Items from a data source
- - - - - - -

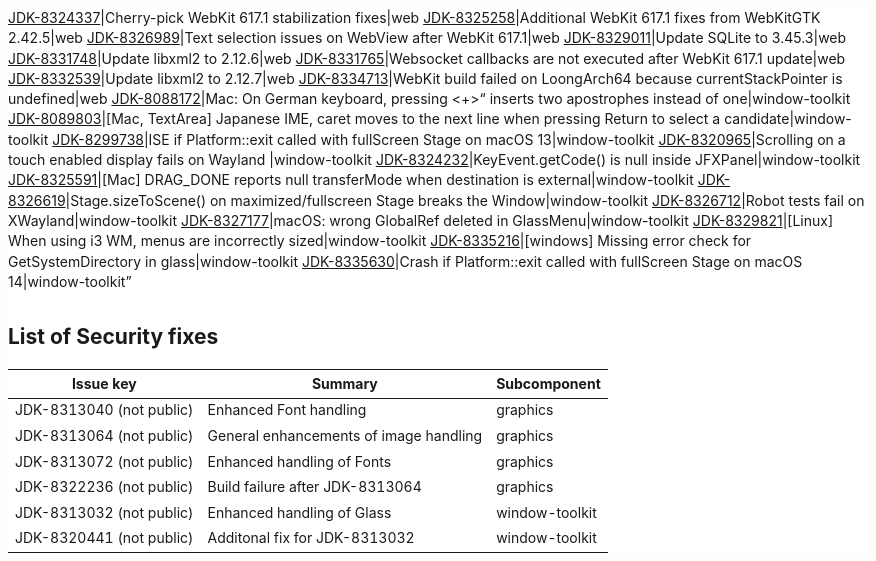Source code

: [JDK-8324337](https://bugs.openjdk.org/browse/JDK-8324337)|Cherry-pick WebKit 617.1 stabilization fixes|web
[JDK-8325258](https://bugs.openjdk.org/browse/JDK-8325258)|Additional WebKit 617.1 fixes from WebKitGTK 2.42.5|web
[JDK-8326989](https://bugs.openjdk.org/browse/JDK-8326989)|Text selection issues on WebView after WebKit 617.1|web
[JDK-8329011](https://bugs.openjdk.org/browse/JDK-8329011)|Update SQLite to 3.45.3|web
[JDK-8331748](https://bugs.openjdk.org/browse/JDK-8331748)|Update libxml2 to 2.12.6|web
[JDK-8331765](https://bugs.openjdk.org/browse/JDK-8331765)|Websocket callbacks are not executed after WebKit 617.1 update|web
[JDK-8332539](https://bugs.openjdk.org/browse/JDK-8332539)|Update libxml2 to 2.12.7|web
[JDK-8334713](https://bugs.openjdk.org/browse/JDK-8334713)|WebKit build failed on LoongArch64 because currentStackPointer is undefined|web
[JDK-8088172](https://bugs.openjdk.org/browse/JDK-8088172)|Mac: On German keyboard, pressing <+><q> inserts two apostrophes instead of one|window-toolkit
[JDK-8089803](https://bugs.openjdk.org/browse/JDK-8089803)|[Mac, TextArea] Japanese IME, caret moves to the next line when pressing Return to select a candidate|window-toolkit
[JDK-8299738](https://bugs.openjdk.org/browse/JDK-8299738)|ISE if Platform::exit called with fullScreen Stage on macOS 13|window-toolkit
[JDK-8320965](https://bugs.openjdk.org/browse/JDK-8320965)|Scrolling on a touch enabled display fails on Wayland |window-toolkit
[JDK-8324232](https://bugs.openjdk.org/browse/JDK-8324232)|KeyEvent.getCode() is null inside JFXPanel|window-toolkit
[JDK-8325591](https://bugs.openjdk.org/browse/JDK-8325591)|[Mac] DRAG_DONE reports null transferMode when destination is external|window-toolkit
[JDK-8326619](https://bugs.openjdk.org/browse/JDK-8326619)|Stage.sizeToScene() on maximized/fullscreen Stage breaks the Window|window-toolkit
[JDK-8326712](https://bugs.openjdk.org/browse/JDK-8326712)|Robot tests fail on XWayland|window-toolkit
[JDK-8327177](https://bugs.openjdk.org/browse/JDK-8327177)|macOS: wrong GlobalRef deleted in GlassMenu|window-toolkit
[JDK-8329821](https://bugs.openjdk.org/browse/JDK-8329821)|[Linux] When using i3 WM, menus are incorrectly sized|window-toolkit
[JDK-8335216](https://bugs.openjdk.org/browse/JDK-8335216)|[windows] Missing error check for GetSystemDirectory in glass|window-toolkit
[JDK-8335630](https://bugs.openjdk.org/browse/JDK-8335630)|Crash if Platform::exit called with fullScreen Stage on macOS 14|window-toolkit

## List of Security fixes

Issue key|Summary|Subcomponent
---------|-------|------------
JDK-8313040 (not public)|Enhanced Font handling|graphics
JDK-8313064 (not public)|General enhancements of image handling|graphics
JDK-8313072 (not public)|Enhanced handling of Fonts|graphics
JDK-8322236 (not public)|Build failure after JDK-8313064|graphics
JDK-8313032 (not public)|Enhanced handling of Glass|window-toolkit
JDK-8320441 (not public)|Additonal fix for JDK-8313032|window-toolkit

- - - - - - -

» Exercise: Beginning with the line that contains "JDK-8322236 (not public)|Build", write out every line through the end of the entries above, exactly.

» Answer space:
JDK-8322236 (not public)|Build failure after JDK-8313064|graphics
JDK-8313032 (not public)|Enhanced handling of Glass|window-toolkit
JDK-8320441 (not public)|Additonal fix for JDK-8313032|window-toolkit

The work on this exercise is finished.